There are important things to consider when making purchases and the Zero Waste Scotland website contains plenty of tips on how to ‘do net zero’ in terms of what we buy.

Top of the list to ask yourself when considering a purchase, is if you need to buy at all. You could borrow instead from family, friends or the growing network of tool libraries lending everything from DIY gadgets to musical instruments. You can also rent common products including everyday clothing, technology and bicycles.

If you do need to buy, switching to second-hand or products that are designed to last, helps. Revolve, our national quality assurance scheme for second-hand stores, gives shoppers a guarantee that the wide range of items and customer service meet high standards. Shopping second-hand doesn’t just help reduce carbon emissions either, it can save you cash and support local businesses and good causes too.  

Many people know that single use plastic products and packaging are wasteful and avoid them where possible. However, fewer people realise that all needless, disposable products create unnecessary waste whether they’re made from plastic, plants or anything else. It’s far better for the planet to reuse and repair things instead of ditching something after one use, even if you do recycle it.

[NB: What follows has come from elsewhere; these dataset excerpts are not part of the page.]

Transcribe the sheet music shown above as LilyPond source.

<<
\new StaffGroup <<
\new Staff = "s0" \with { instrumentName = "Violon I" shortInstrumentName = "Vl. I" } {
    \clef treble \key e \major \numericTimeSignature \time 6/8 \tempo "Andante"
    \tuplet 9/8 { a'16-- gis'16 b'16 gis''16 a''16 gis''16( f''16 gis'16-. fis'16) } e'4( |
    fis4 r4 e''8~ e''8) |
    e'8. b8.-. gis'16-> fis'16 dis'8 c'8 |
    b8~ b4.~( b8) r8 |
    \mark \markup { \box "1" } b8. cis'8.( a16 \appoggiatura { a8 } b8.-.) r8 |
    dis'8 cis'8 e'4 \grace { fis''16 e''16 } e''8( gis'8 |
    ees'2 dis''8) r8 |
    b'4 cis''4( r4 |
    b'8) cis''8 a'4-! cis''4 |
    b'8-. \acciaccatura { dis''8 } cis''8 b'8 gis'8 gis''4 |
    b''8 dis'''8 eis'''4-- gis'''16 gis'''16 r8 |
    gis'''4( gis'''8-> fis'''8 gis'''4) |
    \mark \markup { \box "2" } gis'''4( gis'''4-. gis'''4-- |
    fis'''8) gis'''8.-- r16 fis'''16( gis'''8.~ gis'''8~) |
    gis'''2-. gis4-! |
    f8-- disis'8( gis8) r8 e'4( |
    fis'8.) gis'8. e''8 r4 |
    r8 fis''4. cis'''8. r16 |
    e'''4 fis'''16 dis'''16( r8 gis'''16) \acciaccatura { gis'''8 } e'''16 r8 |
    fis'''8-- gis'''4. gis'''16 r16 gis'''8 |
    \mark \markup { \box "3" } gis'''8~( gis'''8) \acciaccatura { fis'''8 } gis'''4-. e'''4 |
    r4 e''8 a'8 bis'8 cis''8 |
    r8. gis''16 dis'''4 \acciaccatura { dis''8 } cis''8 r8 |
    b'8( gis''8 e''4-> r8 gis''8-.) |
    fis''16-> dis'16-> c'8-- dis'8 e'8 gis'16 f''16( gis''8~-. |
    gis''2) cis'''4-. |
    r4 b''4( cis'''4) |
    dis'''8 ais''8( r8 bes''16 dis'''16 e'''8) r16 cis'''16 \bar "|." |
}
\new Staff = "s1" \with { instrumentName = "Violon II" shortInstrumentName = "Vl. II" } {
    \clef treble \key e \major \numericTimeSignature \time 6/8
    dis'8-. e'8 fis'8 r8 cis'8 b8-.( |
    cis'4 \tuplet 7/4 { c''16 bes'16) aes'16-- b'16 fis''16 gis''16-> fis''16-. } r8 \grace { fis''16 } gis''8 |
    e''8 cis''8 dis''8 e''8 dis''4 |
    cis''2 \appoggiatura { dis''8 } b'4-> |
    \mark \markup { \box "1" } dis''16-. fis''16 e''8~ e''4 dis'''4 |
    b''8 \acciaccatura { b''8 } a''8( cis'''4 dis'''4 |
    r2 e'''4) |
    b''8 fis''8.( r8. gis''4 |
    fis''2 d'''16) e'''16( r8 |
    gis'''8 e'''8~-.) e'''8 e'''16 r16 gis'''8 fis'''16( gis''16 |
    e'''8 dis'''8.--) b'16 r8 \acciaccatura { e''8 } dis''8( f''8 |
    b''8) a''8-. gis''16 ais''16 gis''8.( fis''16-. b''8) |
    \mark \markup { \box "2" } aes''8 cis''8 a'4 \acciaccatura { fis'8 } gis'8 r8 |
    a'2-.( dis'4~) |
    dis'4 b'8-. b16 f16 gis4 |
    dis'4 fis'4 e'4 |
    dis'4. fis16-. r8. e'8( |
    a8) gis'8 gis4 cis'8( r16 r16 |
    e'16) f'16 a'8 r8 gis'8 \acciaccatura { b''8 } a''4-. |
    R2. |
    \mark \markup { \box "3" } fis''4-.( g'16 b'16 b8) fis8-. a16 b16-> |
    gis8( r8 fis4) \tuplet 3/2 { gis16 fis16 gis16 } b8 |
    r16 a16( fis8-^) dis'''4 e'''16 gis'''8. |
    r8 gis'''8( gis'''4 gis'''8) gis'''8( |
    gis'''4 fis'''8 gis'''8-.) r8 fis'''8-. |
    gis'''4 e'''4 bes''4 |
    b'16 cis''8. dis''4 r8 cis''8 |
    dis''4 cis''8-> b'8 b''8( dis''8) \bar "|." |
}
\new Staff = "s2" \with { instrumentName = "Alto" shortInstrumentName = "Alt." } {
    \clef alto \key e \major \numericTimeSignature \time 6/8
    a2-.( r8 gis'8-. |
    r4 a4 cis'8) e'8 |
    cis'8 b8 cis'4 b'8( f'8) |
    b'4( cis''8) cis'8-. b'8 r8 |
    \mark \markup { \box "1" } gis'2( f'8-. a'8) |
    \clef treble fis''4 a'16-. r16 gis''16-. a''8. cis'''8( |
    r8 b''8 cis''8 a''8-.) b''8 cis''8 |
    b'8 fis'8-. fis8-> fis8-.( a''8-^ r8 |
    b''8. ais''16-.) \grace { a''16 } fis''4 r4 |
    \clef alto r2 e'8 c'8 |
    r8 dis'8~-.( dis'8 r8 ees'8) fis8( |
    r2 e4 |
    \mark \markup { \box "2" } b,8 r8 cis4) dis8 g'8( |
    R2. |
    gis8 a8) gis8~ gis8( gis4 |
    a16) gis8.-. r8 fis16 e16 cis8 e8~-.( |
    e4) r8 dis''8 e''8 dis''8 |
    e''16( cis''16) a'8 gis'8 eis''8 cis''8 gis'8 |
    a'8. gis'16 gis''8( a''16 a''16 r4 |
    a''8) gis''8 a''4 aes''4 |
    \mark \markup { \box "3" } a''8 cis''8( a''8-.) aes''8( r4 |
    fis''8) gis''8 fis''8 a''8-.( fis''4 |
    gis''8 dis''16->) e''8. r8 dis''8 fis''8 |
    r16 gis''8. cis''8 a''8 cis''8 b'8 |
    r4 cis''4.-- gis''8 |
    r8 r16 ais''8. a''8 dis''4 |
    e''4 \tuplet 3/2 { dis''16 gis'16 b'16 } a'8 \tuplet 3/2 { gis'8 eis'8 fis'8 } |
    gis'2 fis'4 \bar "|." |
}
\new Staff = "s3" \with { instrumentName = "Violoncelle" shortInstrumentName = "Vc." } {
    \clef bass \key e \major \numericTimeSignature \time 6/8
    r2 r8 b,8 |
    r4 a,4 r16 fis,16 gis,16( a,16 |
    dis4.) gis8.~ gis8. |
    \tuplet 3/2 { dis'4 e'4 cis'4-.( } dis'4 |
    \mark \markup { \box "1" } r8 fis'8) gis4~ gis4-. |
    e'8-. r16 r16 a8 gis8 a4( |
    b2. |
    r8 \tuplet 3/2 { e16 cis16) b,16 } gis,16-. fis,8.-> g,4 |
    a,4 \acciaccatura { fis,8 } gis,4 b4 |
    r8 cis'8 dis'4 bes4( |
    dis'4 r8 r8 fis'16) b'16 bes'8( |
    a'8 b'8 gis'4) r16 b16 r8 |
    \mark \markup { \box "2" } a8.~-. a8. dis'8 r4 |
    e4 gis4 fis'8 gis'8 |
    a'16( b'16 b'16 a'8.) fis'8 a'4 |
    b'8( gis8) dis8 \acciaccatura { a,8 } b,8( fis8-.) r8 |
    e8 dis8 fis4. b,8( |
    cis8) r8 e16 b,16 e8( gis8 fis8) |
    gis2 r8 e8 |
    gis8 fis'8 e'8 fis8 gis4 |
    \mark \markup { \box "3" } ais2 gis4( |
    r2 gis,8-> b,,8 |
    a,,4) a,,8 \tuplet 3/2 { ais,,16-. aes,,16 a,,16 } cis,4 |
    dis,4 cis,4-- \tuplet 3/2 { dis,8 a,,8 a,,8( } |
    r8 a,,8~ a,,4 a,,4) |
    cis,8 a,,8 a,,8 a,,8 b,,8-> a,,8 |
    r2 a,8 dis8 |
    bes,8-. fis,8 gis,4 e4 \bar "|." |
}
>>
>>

We’re already making a difference. The amount of waste going to landfill in Scotland is now at its lowest since records began. But we still have a huge task ahead to eradicate waste and meet our target of reaching net zero by 2045.

As Scotland prepares to host the COP26 global climate crisis talks later this year, there’s no time to waste. Small changes to our shopping habits now can make a big difference to all our futures and the team at Zero Waste Scotland is happy to help with lots of ideas and tips for wasting less.